◆ Your goal ◆
Transcribe the data verbatim and drop its images.

◆ Source material ◆
==========
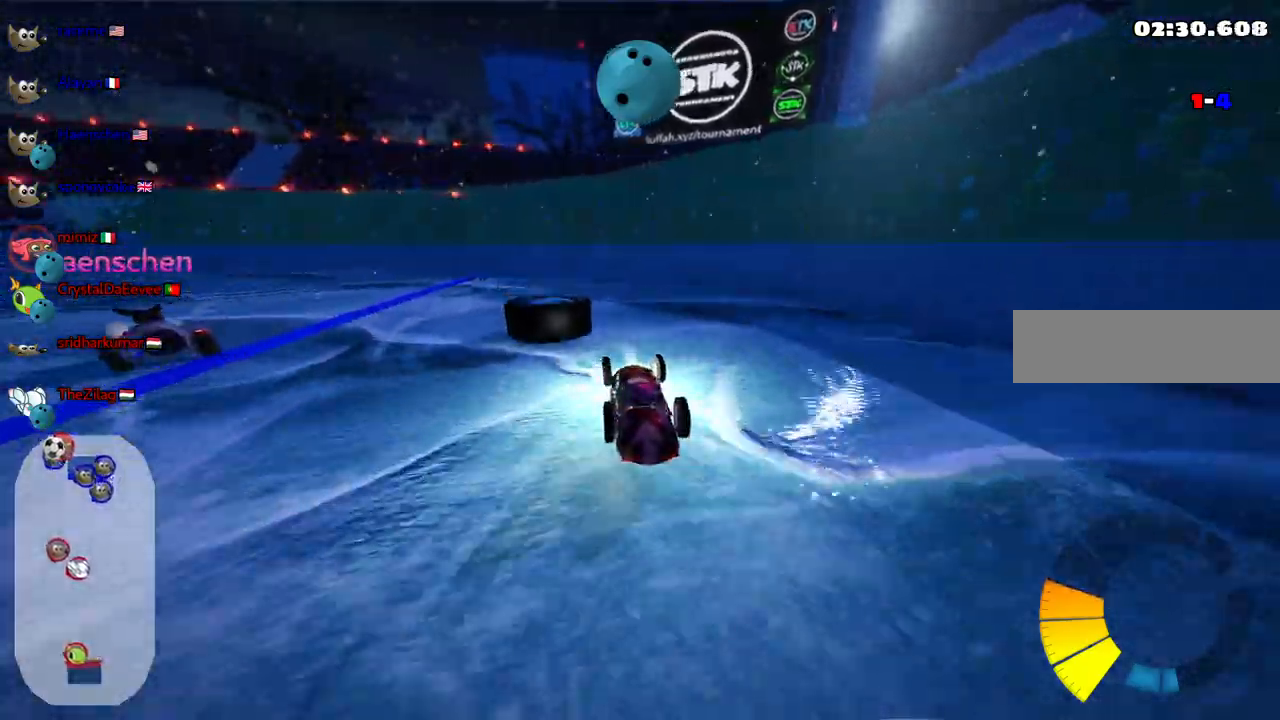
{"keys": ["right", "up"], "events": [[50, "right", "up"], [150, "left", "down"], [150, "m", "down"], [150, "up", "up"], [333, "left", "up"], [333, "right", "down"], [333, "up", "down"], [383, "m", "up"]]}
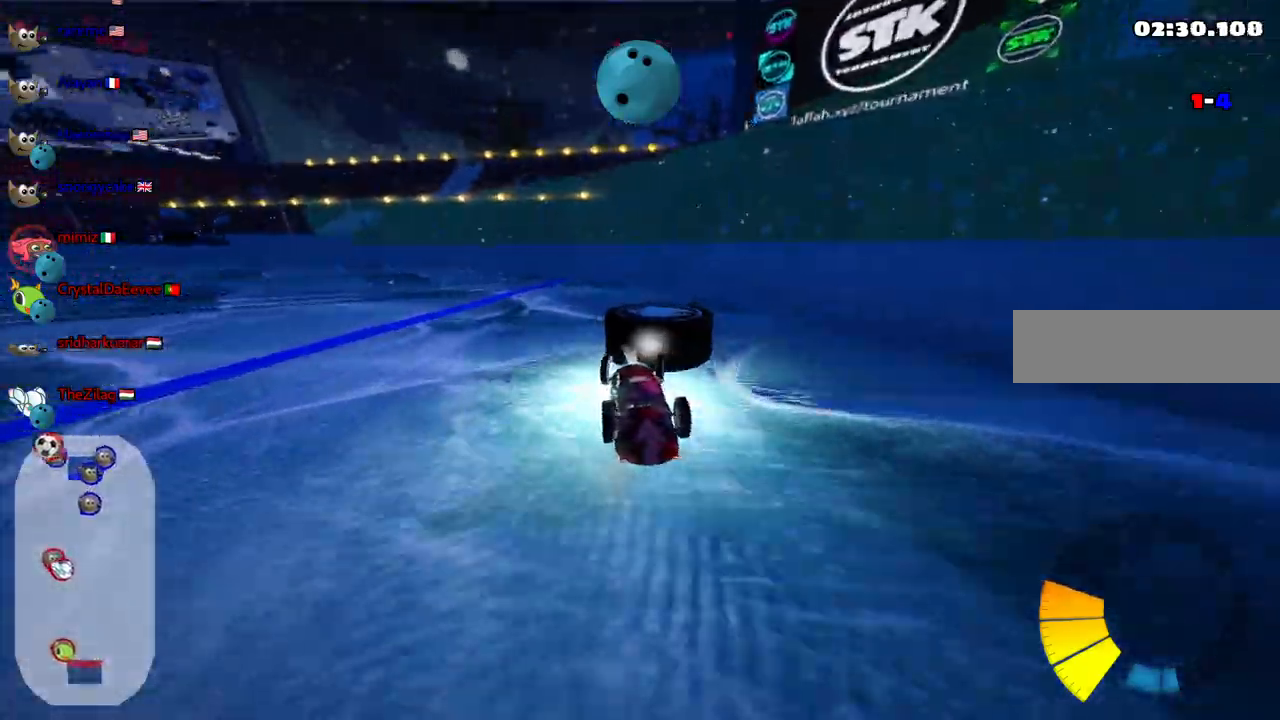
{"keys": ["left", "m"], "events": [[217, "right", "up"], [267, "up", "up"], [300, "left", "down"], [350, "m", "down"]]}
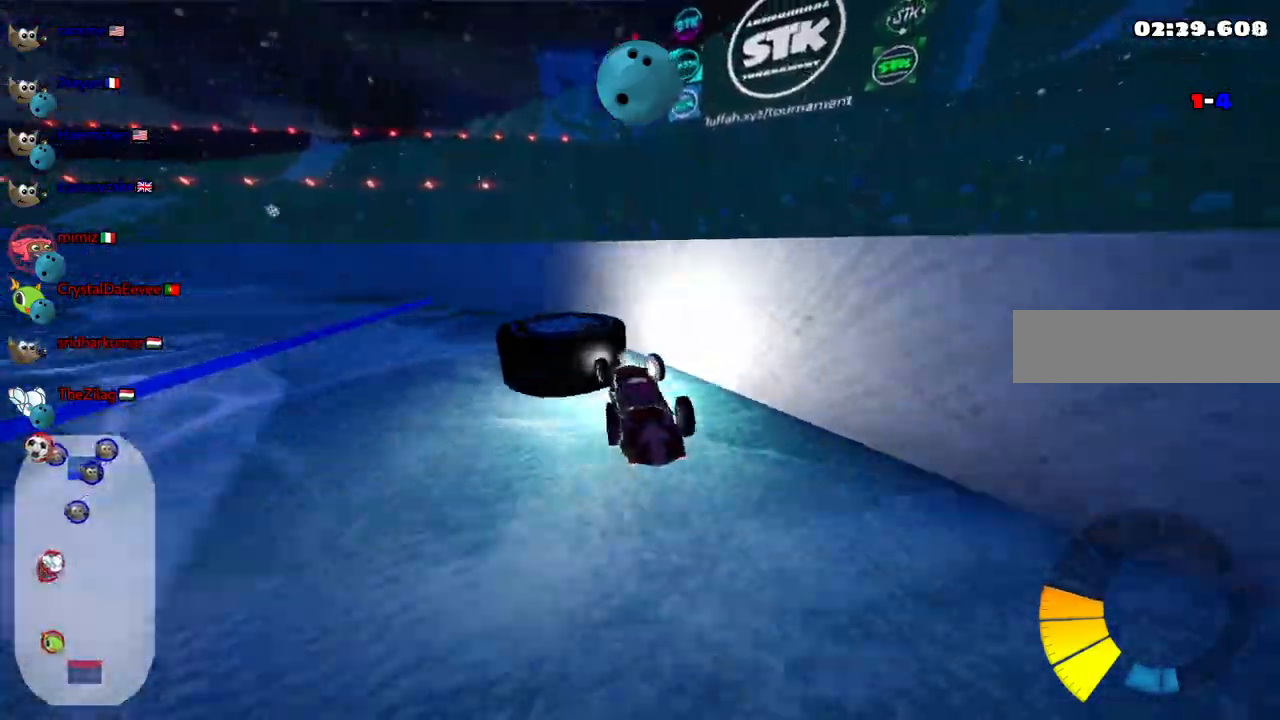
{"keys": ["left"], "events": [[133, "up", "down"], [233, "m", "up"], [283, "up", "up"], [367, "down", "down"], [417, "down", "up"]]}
==========
◆ Response to the exercise ◆
{"keys": ["right", "up"], "events": [[50, "right", "up"], [150, "left", "down"], [150, "m", "down"], [150, "up", "up"], [333, "left", "up"], [333, "right", "down"], [333, "up", "down"], [383, "m", "up"]]}
{"keys": ["left", "m"], "events": [[217, "right", "up"], [267, "up", "up"], [300, "left", "down"], [350, "m", "down"]]}
{"keys": ["left"], "events": [[133, "up", "down"], [233, "m", "up"], [283, "up", "up"], [367, "down", "down"], [417, "down", "up"]]}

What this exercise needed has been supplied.